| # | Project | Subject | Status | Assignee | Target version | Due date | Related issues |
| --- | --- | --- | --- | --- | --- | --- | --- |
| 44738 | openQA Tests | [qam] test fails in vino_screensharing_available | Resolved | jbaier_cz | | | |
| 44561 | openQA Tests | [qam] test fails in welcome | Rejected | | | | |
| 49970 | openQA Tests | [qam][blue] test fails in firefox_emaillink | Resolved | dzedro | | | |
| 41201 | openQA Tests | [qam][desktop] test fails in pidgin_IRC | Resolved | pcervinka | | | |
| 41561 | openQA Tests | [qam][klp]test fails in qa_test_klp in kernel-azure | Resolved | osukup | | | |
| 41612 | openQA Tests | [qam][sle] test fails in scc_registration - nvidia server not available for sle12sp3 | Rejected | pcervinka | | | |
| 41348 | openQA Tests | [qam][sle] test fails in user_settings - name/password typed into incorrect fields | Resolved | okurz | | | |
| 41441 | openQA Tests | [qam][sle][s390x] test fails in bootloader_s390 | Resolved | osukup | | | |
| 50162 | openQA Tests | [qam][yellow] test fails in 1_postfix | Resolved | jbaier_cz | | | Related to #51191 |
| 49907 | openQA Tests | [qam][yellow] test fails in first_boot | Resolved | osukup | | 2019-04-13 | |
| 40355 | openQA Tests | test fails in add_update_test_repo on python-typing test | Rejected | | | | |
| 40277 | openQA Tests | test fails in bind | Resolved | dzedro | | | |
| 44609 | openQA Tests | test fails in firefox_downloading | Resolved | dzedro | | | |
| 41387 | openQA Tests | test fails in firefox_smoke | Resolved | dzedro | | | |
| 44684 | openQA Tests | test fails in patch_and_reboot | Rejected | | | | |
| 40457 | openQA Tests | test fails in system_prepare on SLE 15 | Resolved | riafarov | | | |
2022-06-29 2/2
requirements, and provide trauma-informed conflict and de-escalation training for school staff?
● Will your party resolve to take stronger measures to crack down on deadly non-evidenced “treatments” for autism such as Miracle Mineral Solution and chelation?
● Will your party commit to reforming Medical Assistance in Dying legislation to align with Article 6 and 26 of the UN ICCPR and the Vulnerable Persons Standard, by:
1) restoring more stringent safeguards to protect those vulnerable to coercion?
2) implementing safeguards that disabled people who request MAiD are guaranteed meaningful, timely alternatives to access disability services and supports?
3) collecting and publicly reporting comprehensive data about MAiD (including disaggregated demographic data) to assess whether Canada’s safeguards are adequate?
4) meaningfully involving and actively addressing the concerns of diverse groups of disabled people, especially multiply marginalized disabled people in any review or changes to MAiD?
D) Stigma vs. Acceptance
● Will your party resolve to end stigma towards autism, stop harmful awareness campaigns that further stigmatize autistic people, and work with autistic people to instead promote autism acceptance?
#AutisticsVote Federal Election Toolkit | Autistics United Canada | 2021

#### [EXERCISE OBJECTIVE]
Above are the entries. Copy exactly the part that opens with the line containing "patch_and_reboot | Rejected | | | | |" and closes with the line containing "2) implementing safeguards", and no more.

#### [WRITTEN ANSWER]
| 44684 | openQA Tests | test fails in patch_and_reboot | Rejected | | | | |
| 40457 | openQA Tests | test fails in system_prepare on SLE 15 | Resolved | riafarov | | | |
2022-06-29 2/2
requirements, and provide trauma-informed conflict and de-escalation training for school staff?
● Will your party resolve to take stronger measures to crack down on deadly non-evidenced “treatments” for autism such as Miracle Mineral Solution and chelation?
● Will your party commit to reforming Medical Assistance in Dying legislation to align with Article 6 and 26 of the UN ICCPR and the Vulnerable Persons Standard, by:
1) restoring more stringent safeguards to protect those vulnerable to coercion?
2) implementing safeguards that disabled people who request MAiD are guaranteed meaningful, timely alternatives to access disability services and supports?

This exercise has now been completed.